# PASSAGE SHOWN:

* * * * * * *

Hello Levani,

Thanks for the reply. 

1. Interesting; why did you change your mind?

I have a gut feeling that we can achieve pretty much any rack awareness need 
that people have by using purely config, which is obviously much easier to use. 
But if you had a case in mind where this wouldn’t work, it would be good to 
know. 

In fact, if that is true, then perhaps you could just defer the whole idea of a 
pluggable interface (point 2) to a separate KIP. I do think a pluggable 
assignor would be extremely valuable, but it might be nice to cut the scope of 
KIP-708 if just a config will suffice.

What do you think?
Thanks,
John


On Mon, Feb 1, 2021, at 06:07, Levani Kokhreidze wrote:
> Hi John,
> 
> Thanks a lot for thorough feedback, it’s really valuable.
> 
> 1. Agree with this. Had the same idea initially.
> We can set some upper limit in terms of what’s 
> the max number of tags users can set to make 
> sure it’s not overused. By default, we can create 
> standby tasks where tags are different from active task (full match). 
> This should mimic default rack awareness behaviour.
> 
> 2. I like the idea and I’d be happy to work on 
> refactoring TaskAssignor to accommodate rack awareness use-case.

* * * * * * *

# JOB ITEM:
According to the email thread on rack awareness, how does Levani propose that standby tasks be created by default?

* * * * * * *

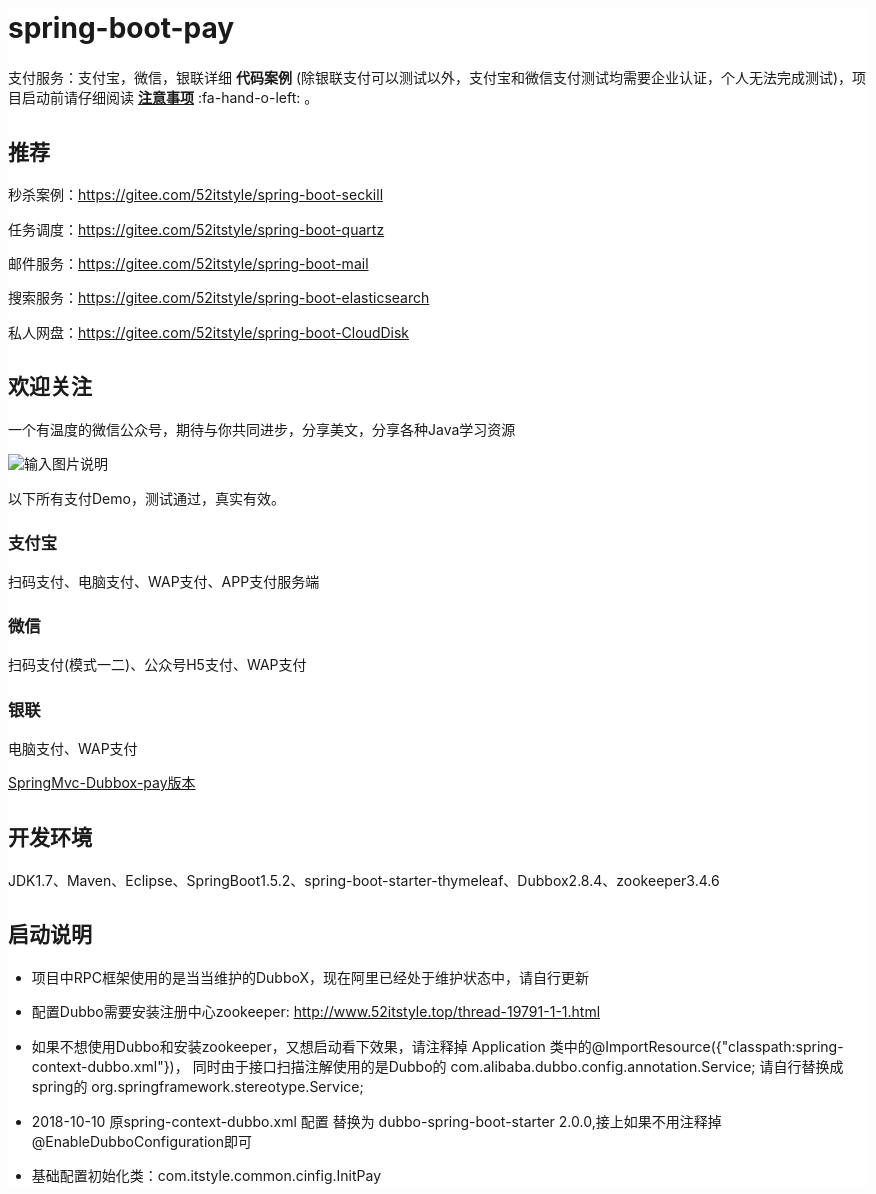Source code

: # spring-boot-pay
支付服务：支付宝，微信，银联详细 **代码案例** (除银联支付可以测试以外，支付宝和微信支付测试均需要企业认证，个人无法完成测试)，项目启动前请仔细阅读  **[注意事项](https://git.oschina.net/52itstyle/spring-boot-pay#注意事项)** :fa-hand-o-left:   。

## 推荐

秒杀案例：https://gitee.com/52itstyle/spring-boot-seckill

任务调度：https://gitee.com/52itstyle/spring-boot-quartz

邮件服务：https://gitee.com/52itstyle/spring-boot-mail

搜索服务：https://gitee.com/52itstyle/spring-boot-elasticsearch

私人网盘：https://gitee.com/52itstyle/spring-boot-CloudDisk


## 欢迎关注

一个有温度的微信公众号，期待与你共同进步，分享美文，分享各种Java学习资源

![输入图片说明](https://images.gitee.com/uploads/images/2018/0809/181043_76e4d5b8_87650.png "1234.png")


以下所有支付Demo，测试通过，真实有效。

### 支付宝
扫码支付、电脑支付、WAP支付、APP支付服务端
### 微信
扫码支付(模式一二)、公众号H5支付、WAP支付
### 银联
电脑支付、WAP支付


[SpringMvc-Dubbox-pay版本](https://git.oschina.net/52itstyle/springMvc-dubbo-pay)

## 开发环境

JDK1.7、Maven、Eclipse、SpringBoot1.5.2、spring-boot-starter-thymeleaf、Dubbox2.8.4、zookeeper3.4.6

## 启动说明
- 项目中RPC框架使用的是当当维护的DubboX，现在阿里已经处于维护状态中，请自行更新
- 配置Dubbo需要安装注册中心zookeeper: http://www.52itstyle.top/thread-19791-1-1.html
- 如果不想使用Dubbo和安装zookeeper，又想启动看下效果，请注释掉 Application 类中的@ImportResource({"classpath:spring-context-dubbo.xml"})，
同时由于接口扫描注解使用的是Dubbo的  com.alibaba.dubbo.config.annotation.Service; 请自行替换成spring的 org.springframework.stereotype.Service;

- 2018-10-10 原spring-context-dubbo.xml 配置 替换为 dubbo-spring-boot-starter 2.0.0,接上如果不用注释掉@EnableDubboConfiguration即可
- 基础配置初始化类：com.itstyle.common.cinfig.InitPay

* * * * * * *

# RESPONSE:
They would be created where their tags differ from the active task's tags (a full match), mimicking default rack awareness behavior.